He added that the value of Egypt’s current fuel subsidies had reached EGP 97bn.

Gouda also suggested that the Export Subsidy Fund (ESF) work to eliminate subsidies for cement exports, and work to take into account the high price of fuel when setting prices for exports of ready-made products. This, he said, would bring in an additional EGP 34bn in steel, fertiliser and cement exports. He added that this should be done in addition to amending natural gas laws, which could also be expected to add an additional EGP 10bn yearly to the country’s revenues. He also spoke of the need to add amendments to the countries real estate tax laws.

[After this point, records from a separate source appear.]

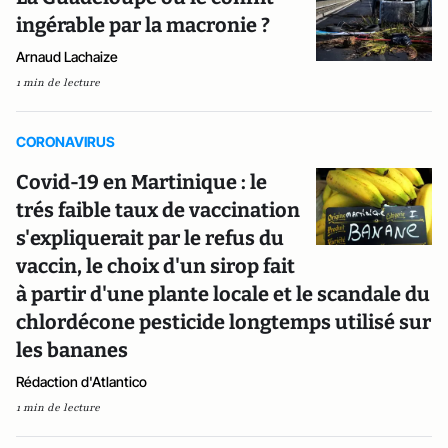
ingérable par la macronie ?
Arnaud Lachaize
1 min de lecture
CORONAVIRUS
Covid-19 en Martinique : le
trés faible taux de vaccination
s'expliquerait par le refus du
vaccin, le choix d'un sirop fait
à partir d'une plante locale et le scandale du
chlordécone pesticide longtemps utilisé sur
les bananes
Rédaction d'Atlantico
1 min de lecture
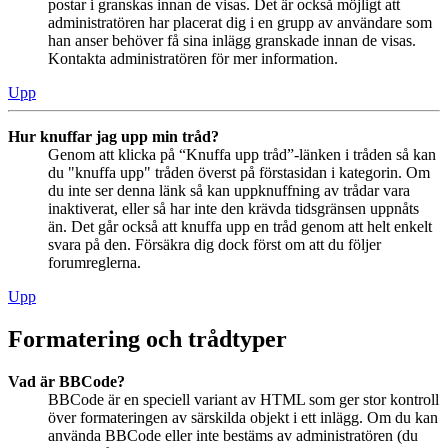
postar i granskas innan de visas. Det är också möjligt att
administratören har placerat dig i en grupp av användare som
han anser behöver få sina inlägg granskade innan de visas.
Kontakta administratören för mer information.
Upp
Hur knuffar jag upp min tråd?
Genom att klicka på “Knuffa upp tråd”-länken i tråden så kan
du "knuffa upp" tråden överst på förstasidan i kategorin. Om
du inte ser denna länk så kan uppknuffning av trådar vara
inaktiverat, eller så har inte den krävda tidsgränsen uppnåts
än. Det går också att knuffa upp en tråd genom att helt enkelt
svara på den. Försäkra dig dock först om att du följer
forumreglerna.
Upp
Formatering och trådtyper
Vad är BBCode?
BBCode är en speciell variant av HTML som ger stor kontroll
över formateringen av särskilda objekt i ett inlägg. Om du kan
använda BBCode eller inte bestäms av administratören (du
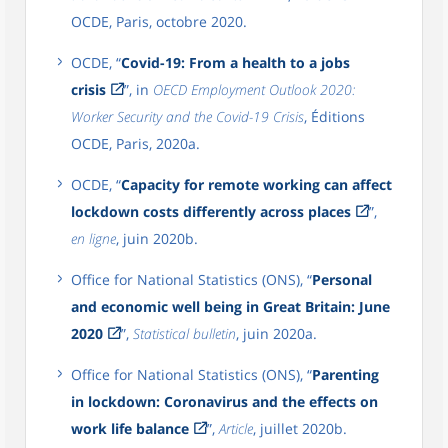
OCDE, Paris, octobre 2020.
OCDE, “
Covid-19: From a health to a jobs
crisis
”, in
OECD Employment Outlook 2020:
Worker Security and the Covid-19 Crisis
, Éditions
OCDE, Paris, 2020a.
OCDE, “
Capacity for remote working can affect
lockdown costs differently across places
”,
en ligne
, juin 2020b.
Office for National Statistics (ONS), “
Personal
and economic well being in Great Britain: June
2020
”,
Statistical bulletin
, juin 2020a.
Office for National Statistics (ONS), “
Parenting
in lockdown: Coronavirus and the effects on
work life balance
”,
Article
, juillet 2020b.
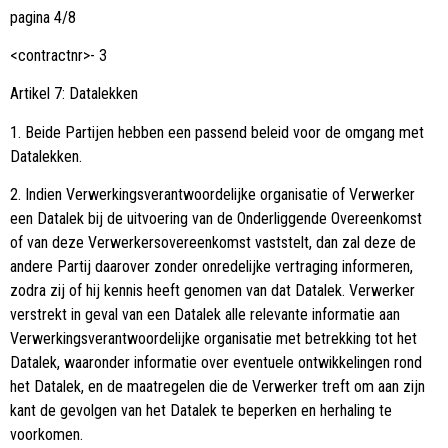
pagina 4/8
<contractnr>- 3
Artikel 7: Datalekken
1. Beide Partijen hebben een passend beleid voor de omgang met
Datalekken.
2. Indien Verwerkingsverantwoordelijke organisatie of Verwerker
een Datalek bij de uitvoering van de Onderliggende Overeenkomst
of van deze Verwerkersovereenkomst vaststelt, dan zal deze de
andere Partij daarover zonder onredelijke vertraging informeren,
zodra zij of hij kennis heeft genomen van dat Datalek. Verwerker
verstrekt in geval van een Datalek alle relevante informatie aan
Verwerkingsverantwoordelijke organisatie met betrekking tot het
Datalek, waaronder informatie over eventuele ontwikkelingen rond
het Datalek, en de maatregelen die de Verwerker treft om aan zijn
kant de gevolgen van het Datalek te beperken en herhaling te
voorkomen.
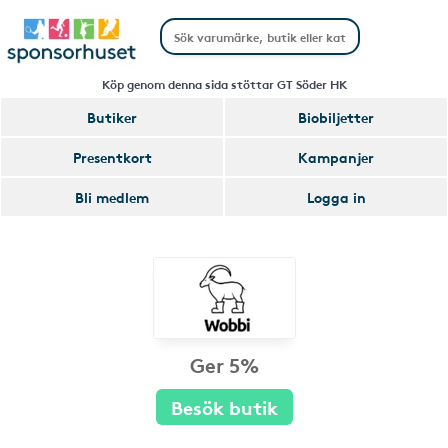
Köp genom denna sida stöttar GT Söder HK
Butiker
Biobiljetter
Presentkort
Kampanjer
Bli medlem
Logga in
Ger 5%
Besök butik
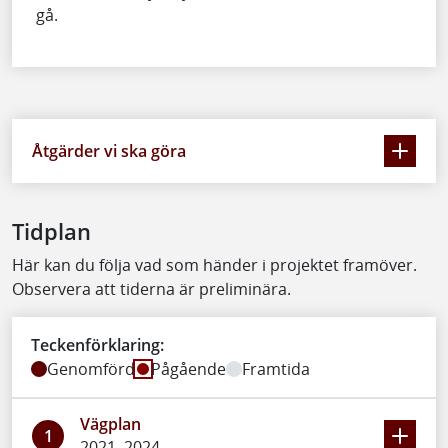
gå.
Åtgärder vi ska göra
Tidplan
Här kan du följa vad som händer i projektet framöver.
Observera att tiderna är preliminära.
Teckenförklaring:
Genomförd
Pågående
Framtida
Vägplan
1
2021–2024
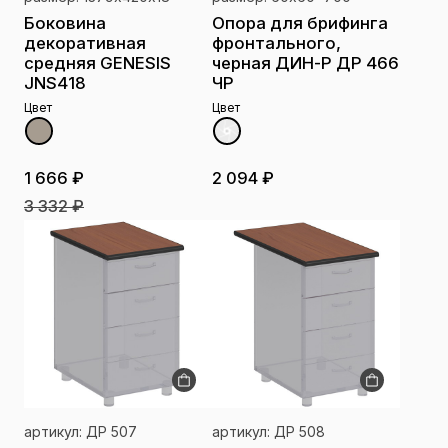
Боковина
Опора для брифинга
декоративная
фронтального,
средняя GENESIS
черная ДИН-Р ДР 466
JNS418
ЧР
Цвет
Цвет
1 666 ₽
2 094 ₽
3 332 ₽
артикул: ДР 507
артикул: ДР 508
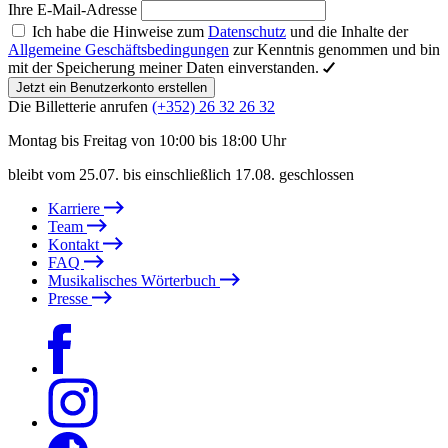
Ihre E-Mail-Adresse
Ich habe die Hinweise zum
Datenschutz
und die Inhalte der
Allgemeine Geschäftsbedingungen
zur Kenntnis genommen und bin
mit der Speicherung meiner Daten einverstanden.
Jetzt ein Benutzerkonto erstellen
Die Billetterie anrufen
(+352) 26 32 26 32
Montag bis Freitag von 10:00 bis 18:00 Uhr
bleibt vom 25.07. bis einschließlich 17.08. geschlossen
Karriere
Team
Kontakt
FAQ
Musikalisches Wörterbuch
Presse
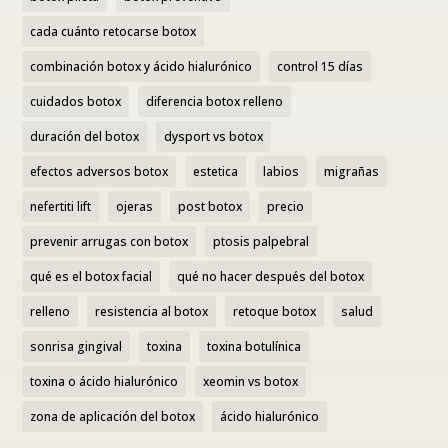
cada cuánto retocarse botox
combinación botox y ácido hialurónico
control 15 días
cuidados botox
diferencia botox relleno
duración del botox
dysport vs botox
efectos adversos botox
estetica
labios
migrañas
nefertiti lift
ojeras
post botox
precio
prevenir arrugas con botox
ptosis palpebral
qué es el botox facial
qué no hacer después del botox
relleno
resistencia al botox
retoque botox
salud
sonrisa gingival
toxina
toxina botulínica
toxina o ácido hialurónico
xeomin vs botox
zona de aplicación del botox
ácido hialurónico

Saeed Abd al-Moneim, professor of accounting and taxation at the Ain Shams Business School said that the government had erred when it decided to raise taxes on sales and purchases of plant crops, flour and cement, in addition to calling for increases in customs duties and income taxes.

He added that there existed a need to widen and improve Egypt’s tax base by improving upward prices, re-assessign the structure of Egypt’s tax brackets, and raising tax exemption rates on citizens in a way that took into account current events occurring throughout the country.

Mohamed Abd al-Aziz, also a professor at Ain Shams, called for the government to subsidise and support small-scale development projects, to work harder to encourage and employ the nation’s youth, and to work to convert in-kind subsidies to cash-based subsidies. This would be in addition to decreasing in-kind subsidies for non-essential products, raising wages for low income employees, and raising the value of tax exemptions in a way that matched current rates of inflation. He added that higher rates of investment and increased expansion in project franchises would come naturally after changes were made to the country’s tax code.

Safwat al-Dubari, accounting Professor at the Ain Shams College of Business, suggested that the government put an EGP 10,000 per year cap on wages for this fiscal year, in addition to decreasing wage subsidies. This, he said, would free up EGP 65bn which could then be used to help pay the cost of essential goods for working class citizens without raising taxes or increasing prices. He also suggested limiting payments to private funds, bringing these funds under the jurisdiction of the Ministry of Finance, and working to reopen Egypt’s nearly 4,500 closed factories. This, he said, would help bring both economic and political stability to Egypt.

He also called on President Mohamed Morsi to postpone Egypt’s upcoming parliamentary elections, which are expected to cost EGP 2.5bn, until the end of the current fiscal year when the country is more stable. He also called on the government to postpone expenditures until the country comes out of its current economic crisis.